» Assignment: The listing below is to be written out word for word, minus its images.
---------- Data ----------
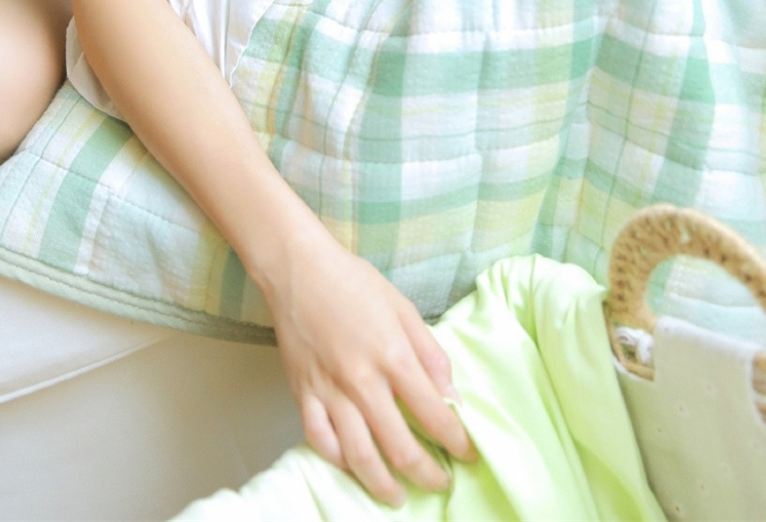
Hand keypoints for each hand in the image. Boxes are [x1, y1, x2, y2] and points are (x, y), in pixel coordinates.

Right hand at [264, 223, 475, 506]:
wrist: (298, 269)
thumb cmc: (353, 281)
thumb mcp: (403, 307)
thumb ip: (429, 352)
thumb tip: (450, 393)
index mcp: (392, 355)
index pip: (432, 413)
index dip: (455, 440)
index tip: (467, 451)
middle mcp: (362, 381)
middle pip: (399, 446)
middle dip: (425, 472)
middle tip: (439, 481)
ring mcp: (329, 391)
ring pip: (359, 456)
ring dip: (382, 484)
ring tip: (397, 496)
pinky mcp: (302, 394)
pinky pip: (320, 441)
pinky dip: (338, 461)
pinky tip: (352, 466)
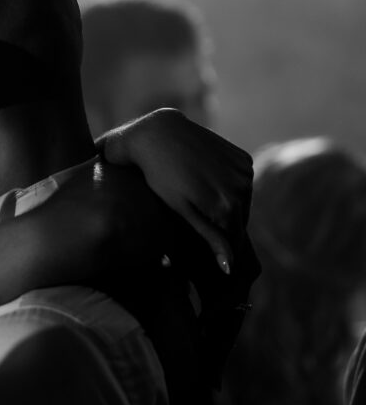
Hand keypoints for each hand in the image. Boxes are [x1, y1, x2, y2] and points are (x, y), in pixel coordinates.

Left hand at [96, 108, 253, 273]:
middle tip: (195, 216)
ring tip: (198, 197)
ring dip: (227, 204)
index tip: (200, 241)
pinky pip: (242, 182)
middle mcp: (243, 187)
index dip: (217, 243)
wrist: (158, 135)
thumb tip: (229, 269)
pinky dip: (230, 186)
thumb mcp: (182, 211)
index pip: (232, 238)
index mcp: (228, 205)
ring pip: (243, 201)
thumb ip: (209, 238)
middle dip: (222, 223)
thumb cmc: (161, 178)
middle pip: (239, 220)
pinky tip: (207, 181)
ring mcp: (245, 170)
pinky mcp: (244, 157)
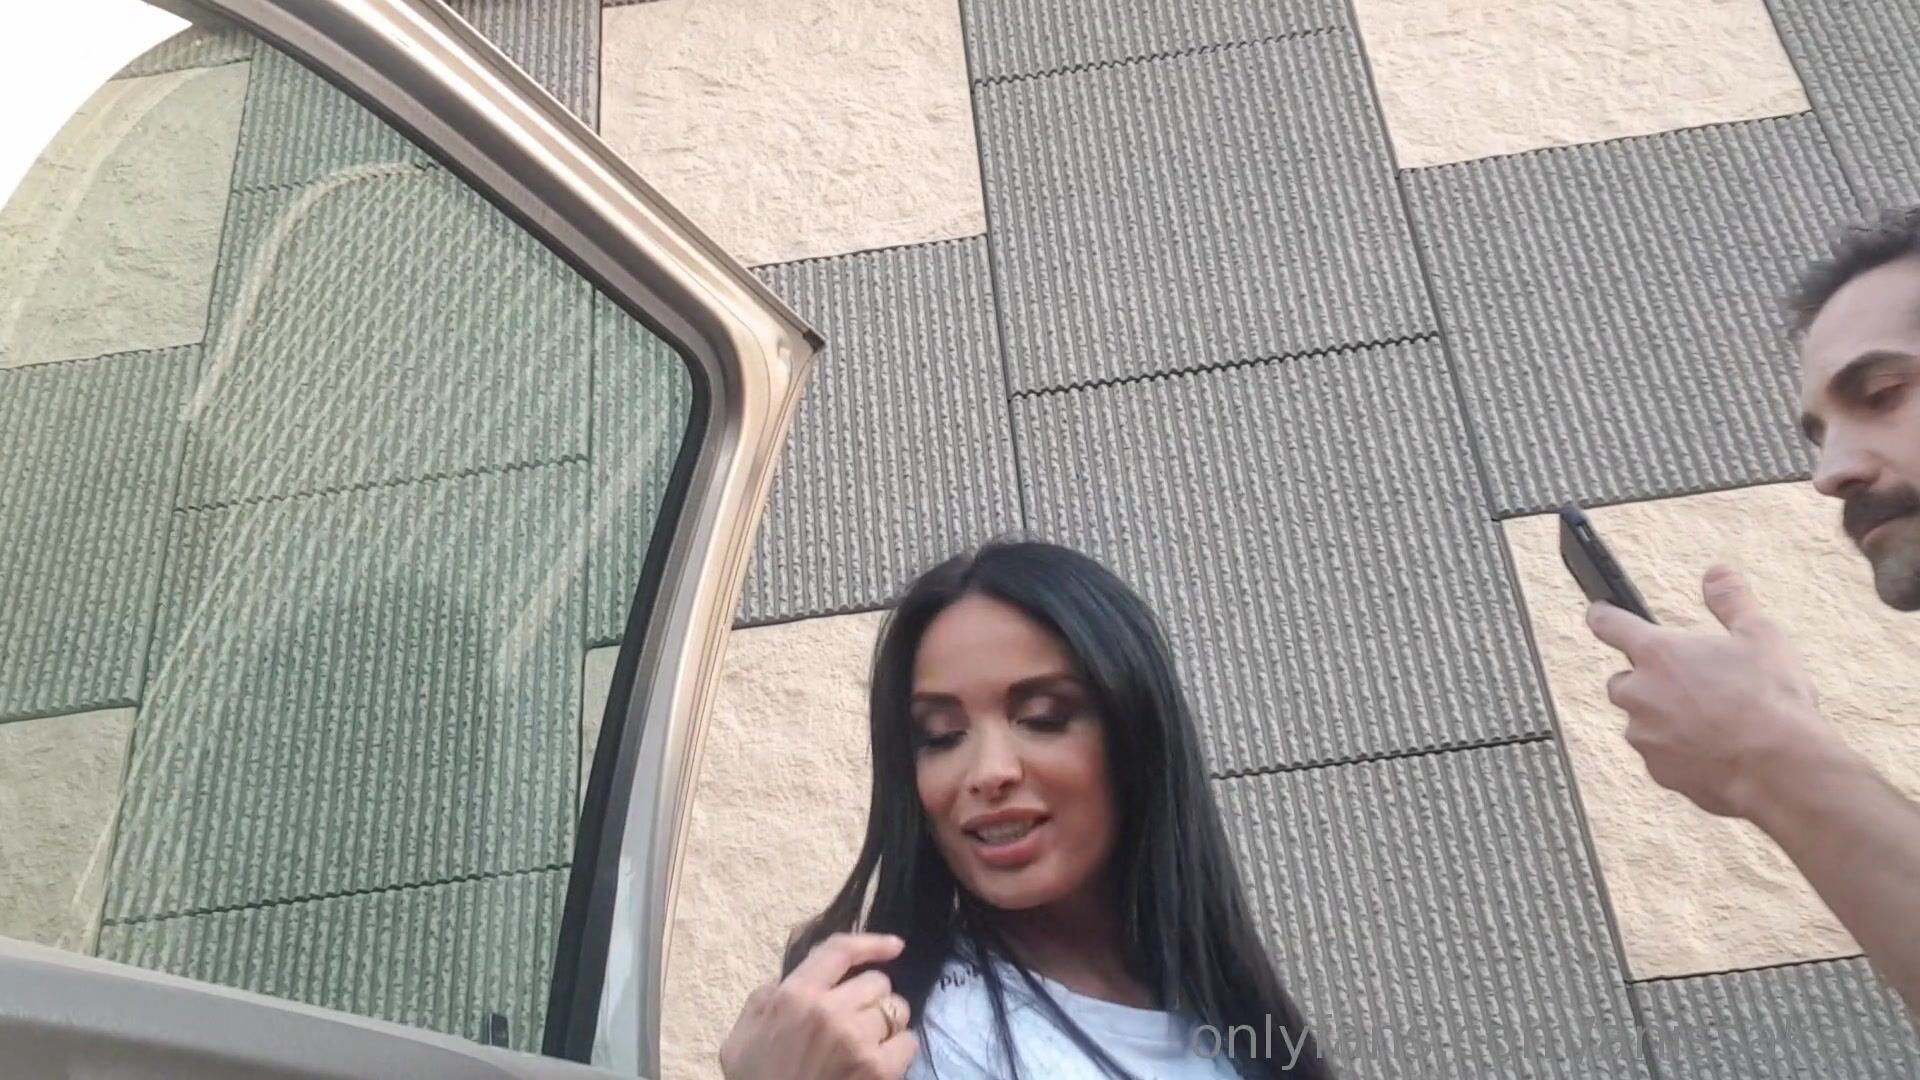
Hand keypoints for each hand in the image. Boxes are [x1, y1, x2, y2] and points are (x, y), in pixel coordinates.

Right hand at [719, 933, 917, 1079]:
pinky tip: (878, 1062)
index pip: (840, 951)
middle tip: (857, 1018)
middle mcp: (830, 1011)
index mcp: (795, 996)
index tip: (894, 946)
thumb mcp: (742, 1036)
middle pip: (877, 982)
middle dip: (870, 998)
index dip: (872, 943)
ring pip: (896, 1010)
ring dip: (886, 1023)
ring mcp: (857, 1041)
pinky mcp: (878, 1071)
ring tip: (869, 1041)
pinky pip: (907, 1043)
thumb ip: (766, 999)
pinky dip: (898, 1050)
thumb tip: (790, 981)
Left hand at [1585, 564, 1841, 817]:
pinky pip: (1660, 756)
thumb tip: (1716, 572)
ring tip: (1713, 719)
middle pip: (1624, 680)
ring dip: (1664, 718)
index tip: (1600, 612)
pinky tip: (1716, 750)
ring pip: (1642, 721)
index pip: (1609, 624)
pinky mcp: (1657, 771)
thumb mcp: (1760, 635)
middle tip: (1691, 682)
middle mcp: (1639, 693)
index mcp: (1657, 653)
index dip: (1604, 615)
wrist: (1781, 770)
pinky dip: (1679, 751)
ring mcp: (1644, 735)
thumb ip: (1731, 600)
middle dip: (1648, 680)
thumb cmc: (1770, 699)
----------
» Solution for this exercise:
Hand keypoints for each hand in the image. Boxes are [x1, y1, x2, y2] and points are (x, y), in pixel coordinates.

Right hand at [264, 223, 475, 506]:
wrist: (298, 269)
thumb cmc: (353, 281)
thumb mcp: (403, 307)
thumb ip: (429, 352)
thumb tip: (450, 393)
index mcp: (392, 355)
index pip: (432, 413)
index dip: (455, 440)
index tip: (467, 451)
middle mcp: (362, 381)
middle pip: (399, 446)
middle dip: (425, 472)
middle tip: (439, 481)
ring mcp: (329, 391)
ring pip: (359, 456)
ring dip: (382, 484)
ring tip: (397, 496)
pinky mcp: (302, 394)
pinky pip: (320, 441)
pinky dip: (338, 461)
pinky tip: (352, 466)
Hand keypoints for each hand in the image. Boxes are [x1, y1, x2, y2] and points are (x, y), in pixel coordinates.

Left hand at [96, 108, 253, 273]:
middle tip: (195, 216)
ring tip: (198, 197)
ring dip: (227, 204)
index tip: (200, 241)
pinky pip: (242, 182)
middle mcp: (243, 187)
index dip: (217, 243)
wrist: (158, 135)
thumb tip: (229, 269)
pinky dip: (230, 186)
thumb mcp: (182, 211)
index pip: (232, 238)
index mcp: (228, 205)
ring pip: (243, 201)
thumb ip: (209, 238)
middle dip: (222, 223)
thumb cmc: (161, 178)
middle pip: (239, 220)
pinky tip: (207, 181)
ring mcp: (245, 170)
pinky mcp: (244, 157)
Hand keypoints for each hand in the image. Boxes are [x1, y1, x2, y2] and points are (x, y), in pixel coordinates.

Right hand at [719, 933, 917, 1079]:
pinky tip: (878, 1062)
index pip: (840, 951)
middle tip: (857, 1018)
middle mcp: (830, 1011)
index mcp: (795, 996)
index tip: (894, 946)
thumb mcp: (742, 1036)
middle pip: (877, 982)
middle dip: (870, 998)
index dip: (872, 943)
ring pip: (896, 1010)
ring dip: (886, 1023)
ring mcp: (857, 1041)
pinky mcp: (878, 1071)
ring tip: (869, 1041)
pinky pip: (907, 1043)
thumb ip: (766, 999)
pinky dip: (898, 1050)
thumb tip: (790, 981)
Left hand at [1585, 564, 1841, 817]:
pinky pip: (1660, 756)
thumb tip: (1716, 572)
ring tip: (1713, 719)
middle pip: (1624, 680)
ring dip: (1664, 718)
index tip: (1600, 612)
pinky tip: (1716, 750)
ring pip: (1642, 721)
index pip: (1609, 624)
pinky mcp: (1657, 771)
thumb mcp: (1760, 635)
middle tip: (1691, 682)
middle mcp: (1639, 693)
index mcp: (1657, 653)
index dip: (1604, 615)
wrist: (1781, 770)
pinky dip: (1679, 751)
ring mcp: (1644, 735)
thumb ip: (1731, 600)
middle dip: (1648, 680)
thumb cmc: (1770, 699)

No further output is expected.